Please edit the text on open software from the words "All we really" through "software you wanted.", and replace "Microsoft software" with "proprietary software".

[[ Source document, beginning ]]

All we really need is a bit more government adoption but government IT really is one of those things we should stop throwing money and salesmen at and start throwing geeks at. The "open data" initiatives are a step in the right direction but we still throw billions away on making schools provide themselves with Microsoft software individually. Meanwhile, the kids are all sitting in class with smartphones, have iPads and laptops at home, and could use whatever the hell software you wanted.
To me, if I were a sub-teenager now, I'd be in utopia. Cheap devices that you can change the whole OS on, program on for free, even program for other devices on, and smartphones that you can aim your apps at and that ALL YOUR FRIENDS can then play (who, also, you can talk to at any time of the day or night no matter where they are, and can find new groups of friends in minutes with shared interests), and internet resources to help you do all the above, push it to people and even make money from it.
If I'd had that when I was that age, I *seriously* would never have left the bedroom. I think people underestimate just how much the world has changed recently. Sure, there are still lots of unsolved problems (securing a corporate network against such devices, preventing inappropriate usage, etc.) but for your average person, and your dedicated geek, the world is slowly creeping towards science fiction.
Imagine in your early PC days if someone had said "Oh yeah, and this entire office suite is free and runs exactly the same on this touchscreen device the size of a credit card that anyone can have at a reasonable price, that also happens to be a general purpose computer with an open OS on it and powerful enough to take just about anything you throw at it because we got stuck at about 2-3GHz and haven't really progressed past that yet." You'd have not touched it for being quite obvious vapourware back then.
Have a look at Thunderbird (e-mail) with the Lightening (calendar) plugin. I use Lightening to display and modify my different Google calendars, since you can have calendar files stored on any network location (including the internet). You can convert a calendar event to an email invitation and I think you can have emailed invitations go to your calendar. It's all free so you might as well play with it.
As a business user I think this is wonderful news; they're really raising their standard a /lot/ (keep in mind: I never followed Libreoffice before the OpenOffice fall).
I do hope that they'll also manage to embed access to such cloud services into the office applications themselves; best of both worlds! For example; say people can share templates and such in the cloud; it will be very easy for users if they can access (search & open) those templates straight from within the office application itself.
And that's obviously not mentioning support to store documents onto an online storage medium as well.
The advantage you have when this is embedded in an application (IMO anyway) is that you get the best from both worlds as user. If required you can easily access, edit and re-publish online documents. Or work entirely online (from the "cloud"). BUT... Should your internet connection suddenly fail you can still continue working on stuff residing on your own computer; iow you're not depending on an always available Internet connection.
Alas.. I think this is good news and I hope they keep it up!
Sure; I'm already deeply involved with the 'competition' and simply can't afford to "just" move away (the time that takes alone would be a major investment for me). But that doesn't mean that I don't enthusiastically follow these developments. I'm definitely going to be checking out the upcoming releases again (no, not to check which one is "better", to check how well it works and what has changed, and how and if it could suit some of my customers / friends). IMO people should try that more often; keeping an open mind on these things.

[[ Source document, end ]]
[[ Records supplied, beginning ]]

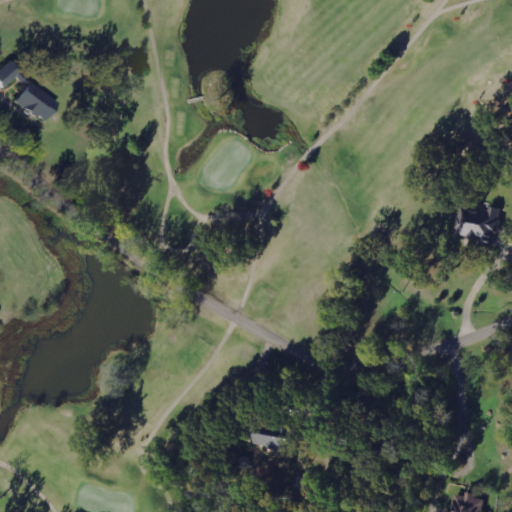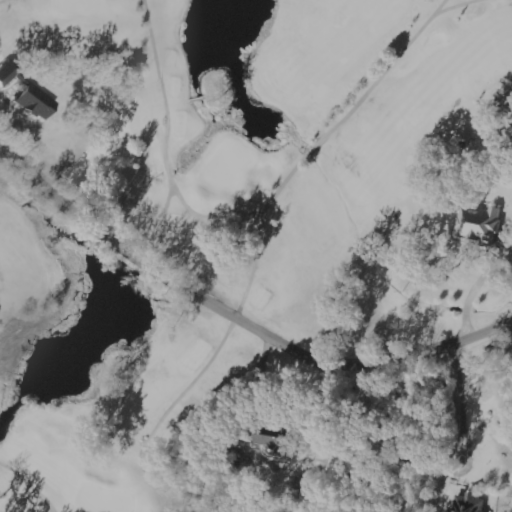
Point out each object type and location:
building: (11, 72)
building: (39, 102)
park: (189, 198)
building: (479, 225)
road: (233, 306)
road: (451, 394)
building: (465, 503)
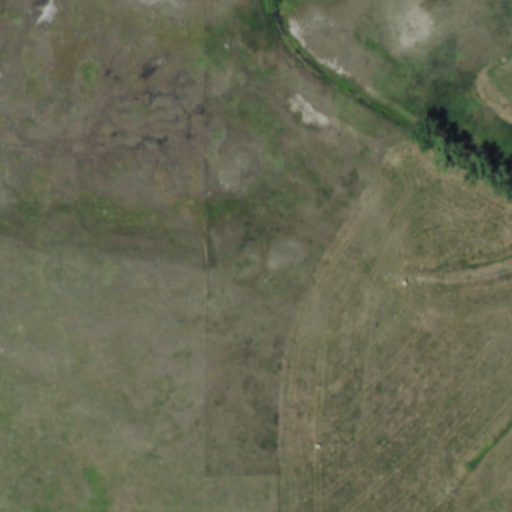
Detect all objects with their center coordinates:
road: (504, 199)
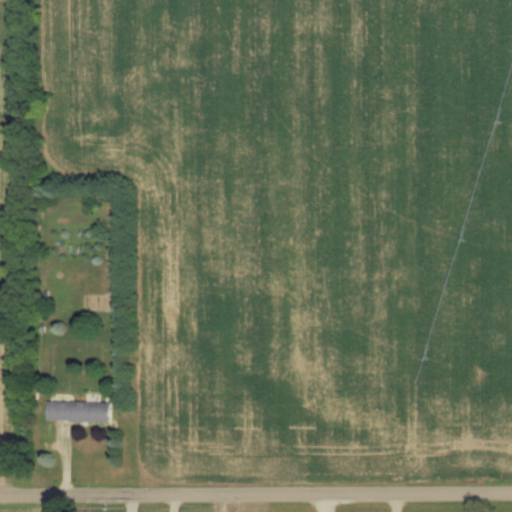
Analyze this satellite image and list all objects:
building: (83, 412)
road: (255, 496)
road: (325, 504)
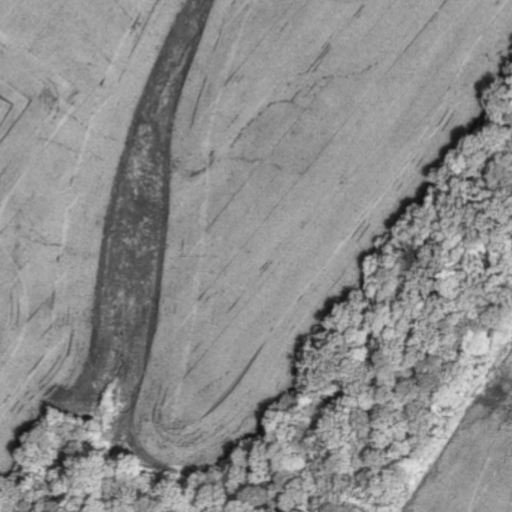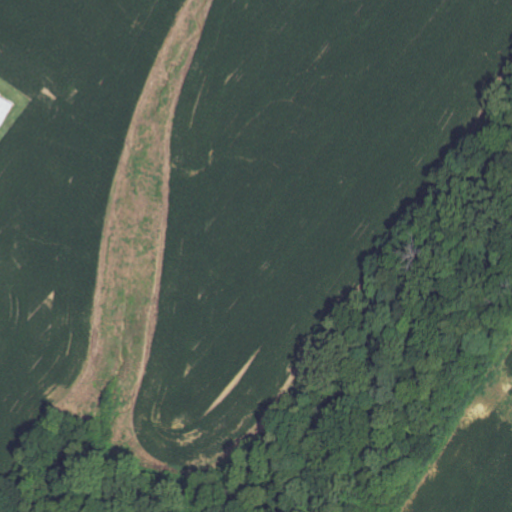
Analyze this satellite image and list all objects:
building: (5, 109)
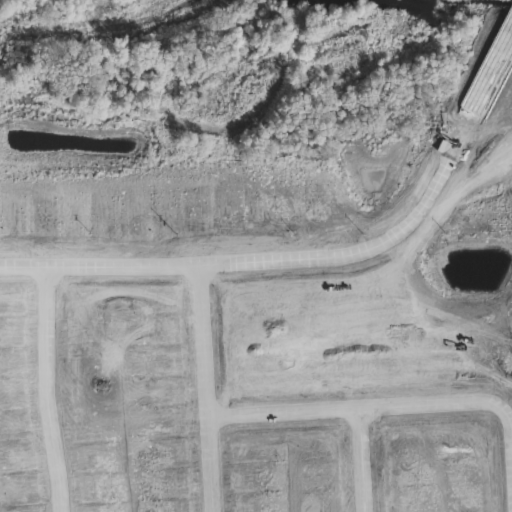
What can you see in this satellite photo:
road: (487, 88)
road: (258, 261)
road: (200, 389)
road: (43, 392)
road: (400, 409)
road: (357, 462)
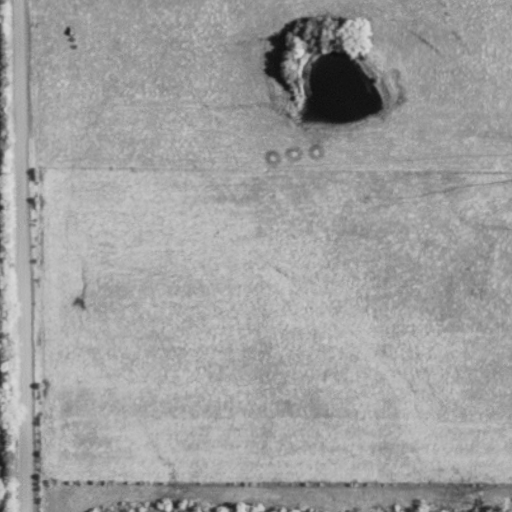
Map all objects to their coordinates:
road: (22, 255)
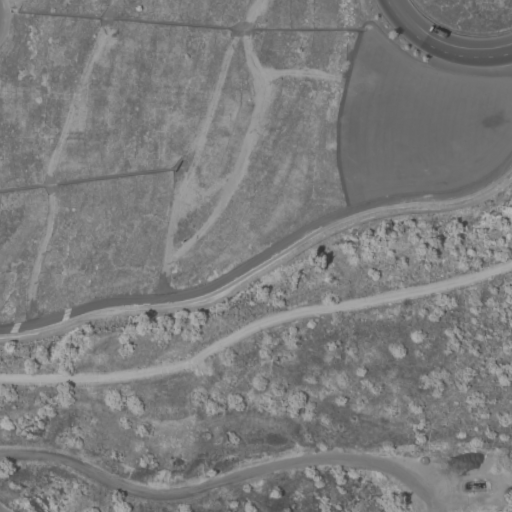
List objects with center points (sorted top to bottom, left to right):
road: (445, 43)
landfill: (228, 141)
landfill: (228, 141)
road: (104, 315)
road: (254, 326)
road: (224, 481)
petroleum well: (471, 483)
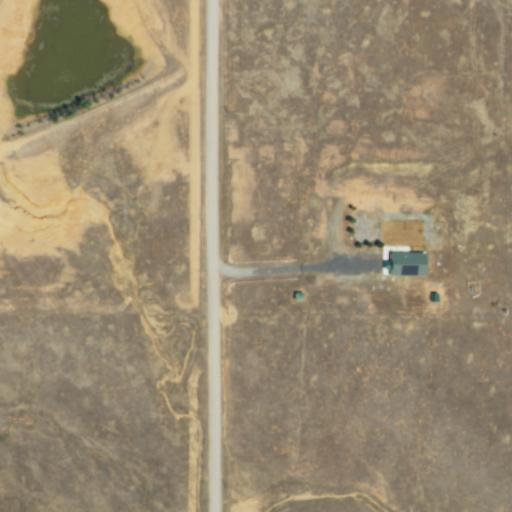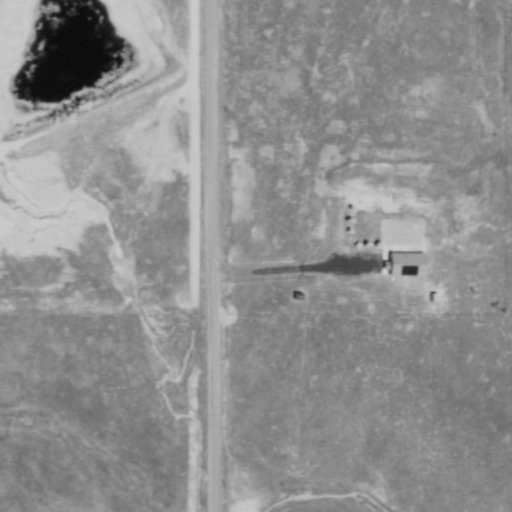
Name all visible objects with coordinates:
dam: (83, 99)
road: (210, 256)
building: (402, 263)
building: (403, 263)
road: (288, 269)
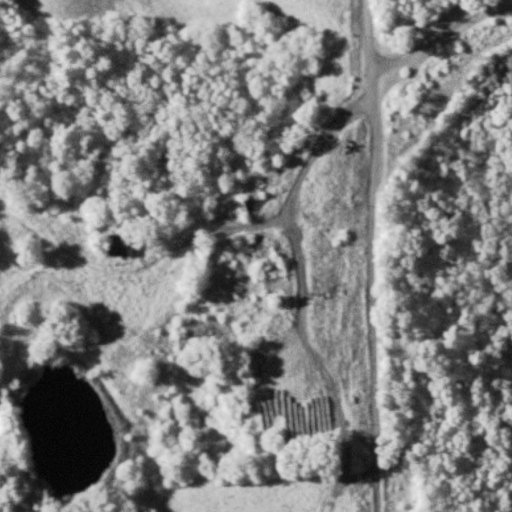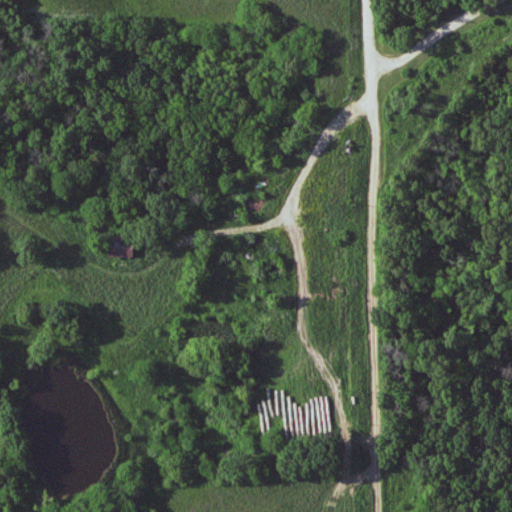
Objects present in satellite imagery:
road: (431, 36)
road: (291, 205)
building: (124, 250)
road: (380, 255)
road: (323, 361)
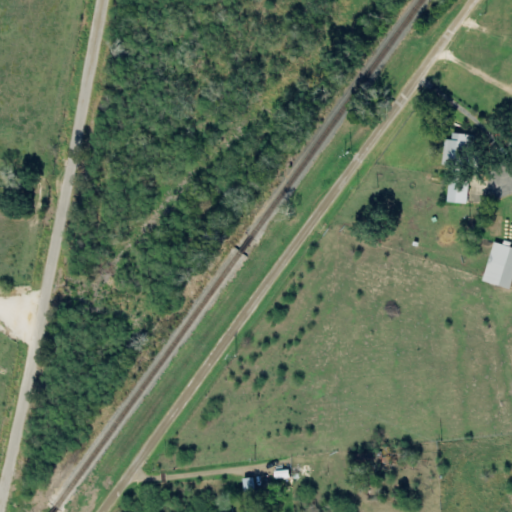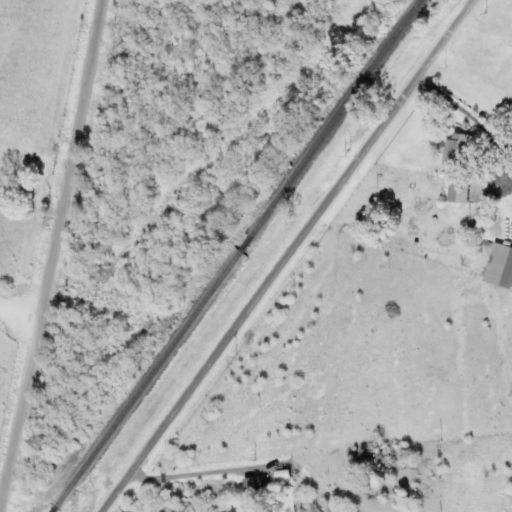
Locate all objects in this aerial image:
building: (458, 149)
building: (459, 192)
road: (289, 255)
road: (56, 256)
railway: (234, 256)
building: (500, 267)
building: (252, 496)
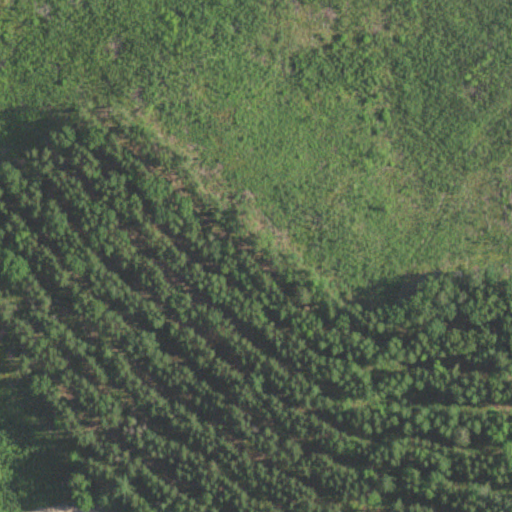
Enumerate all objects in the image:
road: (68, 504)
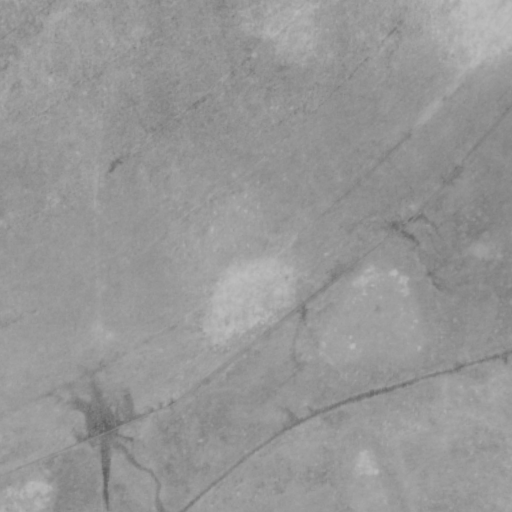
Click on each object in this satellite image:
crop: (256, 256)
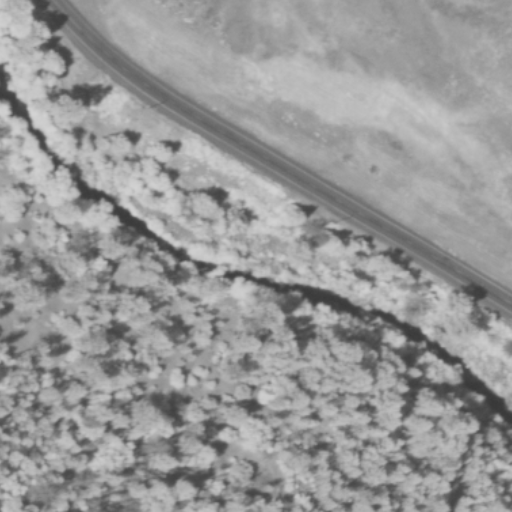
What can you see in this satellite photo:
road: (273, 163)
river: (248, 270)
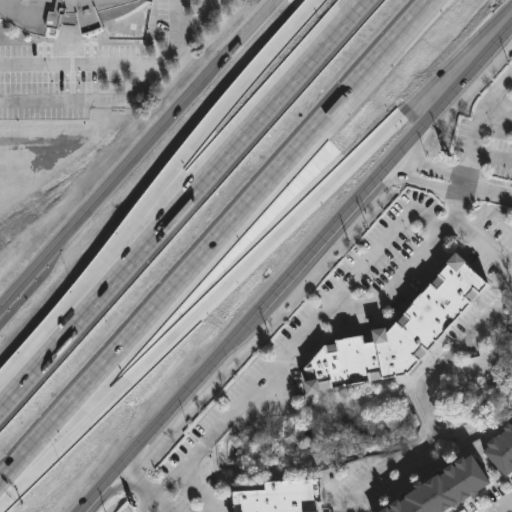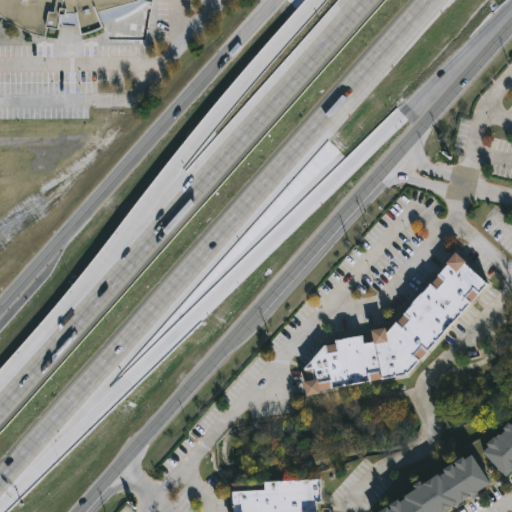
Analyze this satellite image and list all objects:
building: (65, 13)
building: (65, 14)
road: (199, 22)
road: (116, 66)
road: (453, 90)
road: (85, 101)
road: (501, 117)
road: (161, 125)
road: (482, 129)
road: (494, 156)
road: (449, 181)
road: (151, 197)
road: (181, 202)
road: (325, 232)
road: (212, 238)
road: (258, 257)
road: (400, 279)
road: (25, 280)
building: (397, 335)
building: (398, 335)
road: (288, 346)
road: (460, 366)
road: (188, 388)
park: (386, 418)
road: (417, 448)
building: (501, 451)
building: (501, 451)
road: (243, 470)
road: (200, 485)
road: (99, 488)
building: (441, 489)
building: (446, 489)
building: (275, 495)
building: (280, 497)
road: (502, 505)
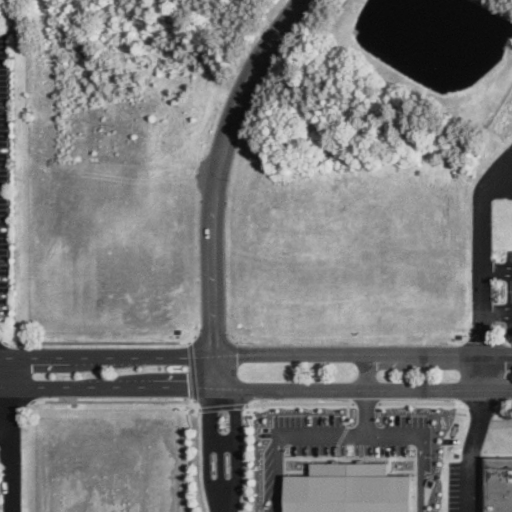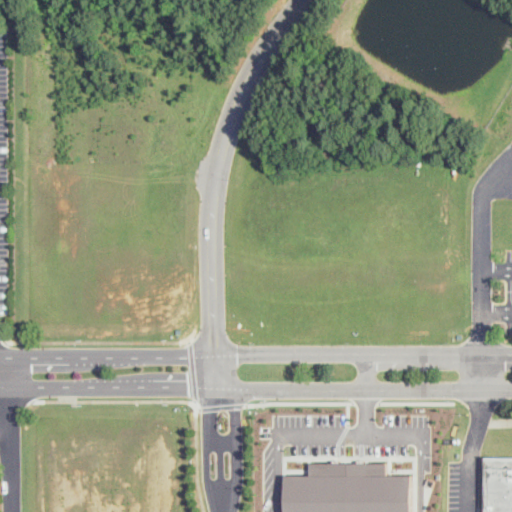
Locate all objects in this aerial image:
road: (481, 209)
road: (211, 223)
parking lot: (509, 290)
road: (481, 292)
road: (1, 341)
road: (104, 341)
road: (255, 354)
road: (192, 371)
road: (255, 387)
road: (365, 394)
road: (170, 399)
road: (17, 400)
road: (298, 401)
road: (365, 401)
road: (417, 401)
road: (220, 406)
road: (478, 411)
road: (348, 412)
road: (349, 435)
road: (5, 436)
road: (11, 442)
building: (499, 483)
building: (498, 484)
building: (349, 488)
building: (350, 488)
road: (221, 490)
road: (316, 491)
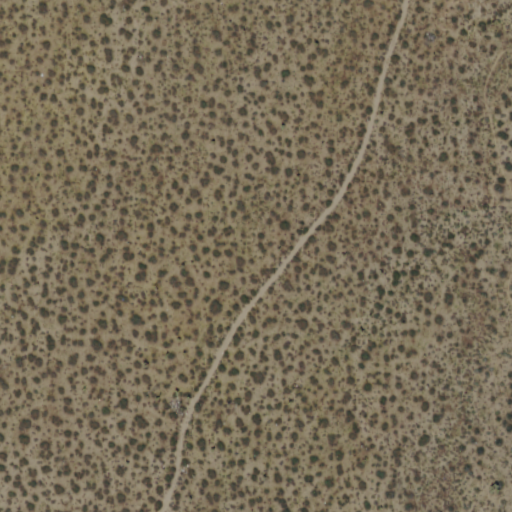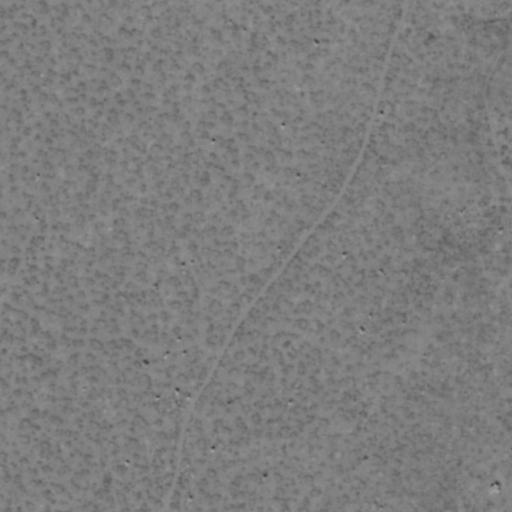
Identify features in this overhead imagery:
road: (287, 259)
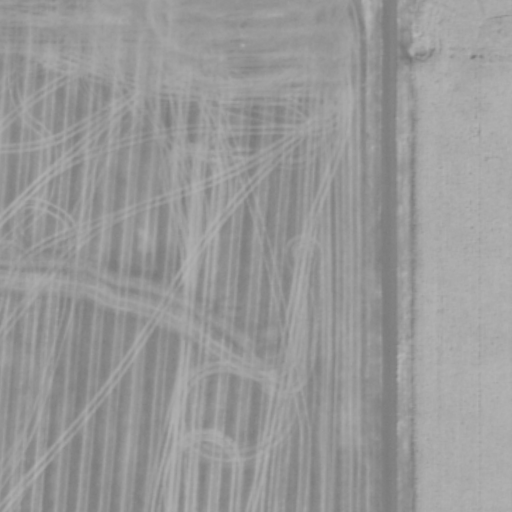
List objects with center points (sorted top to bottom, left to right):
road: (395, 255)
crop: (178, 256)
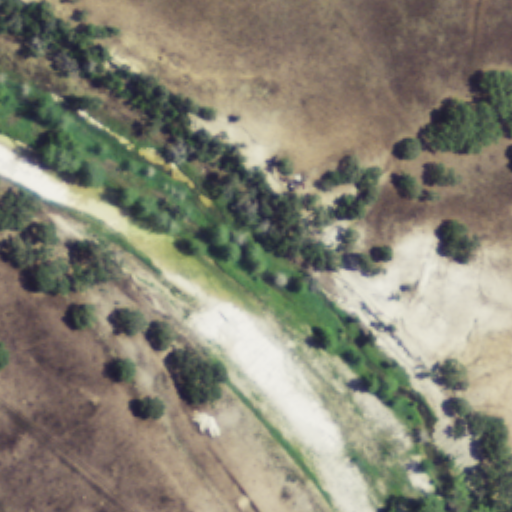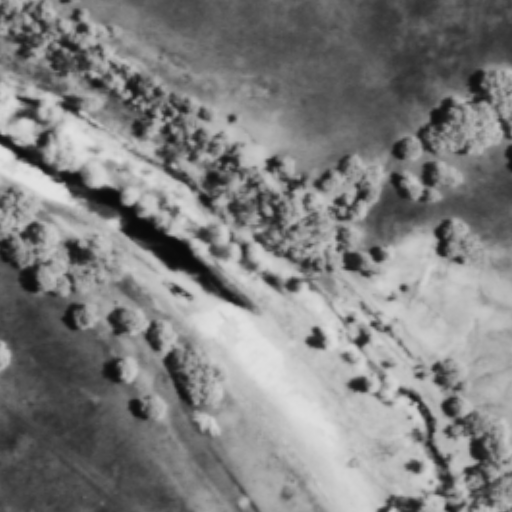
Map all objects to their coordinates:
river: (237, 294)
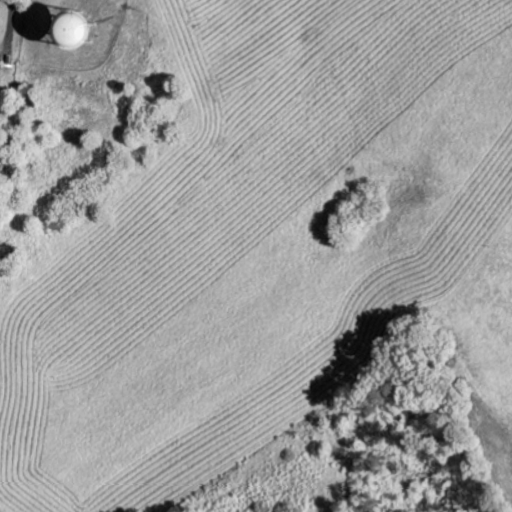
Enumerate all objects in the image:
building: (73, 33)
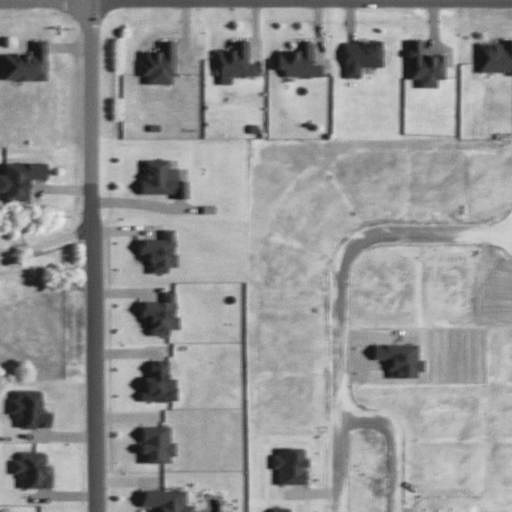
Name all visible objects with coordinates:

[[ Records supplied, end ]]

Expected answer:
All we really need is a bit more government adoption but government IT really is one of those things we should stop throwing money and salesmen at and start throwing geeks at. The "open data" initiatives are a step in the right direction but we still throw billions away on making schools provide themselves with proprietary software individually. Meanwhile, the kids are all sitting in class with smartphones, have iPads and laptops at home, and could use whatever the hell software you wanted.